Data for analysis
======

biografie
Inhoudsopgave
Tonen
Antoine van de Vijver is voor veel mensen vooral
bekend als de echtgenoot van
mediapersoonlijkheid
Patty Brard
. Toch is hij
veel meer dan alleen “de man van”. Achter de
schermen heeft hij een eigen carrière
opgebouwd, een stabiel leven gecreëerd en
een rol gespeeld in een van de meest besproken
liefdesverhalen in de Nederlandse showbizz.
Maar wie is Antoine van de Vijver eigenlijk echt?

======

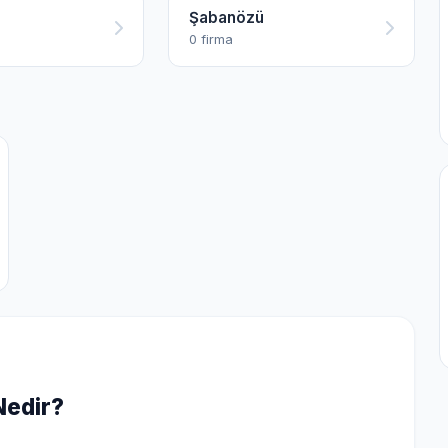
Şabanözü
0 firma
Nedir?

======

Work to complete
Count the lines in the material above that contain the string "veel", where uppercase and lowercase letters count as different. Reply with the number only.

Task output
2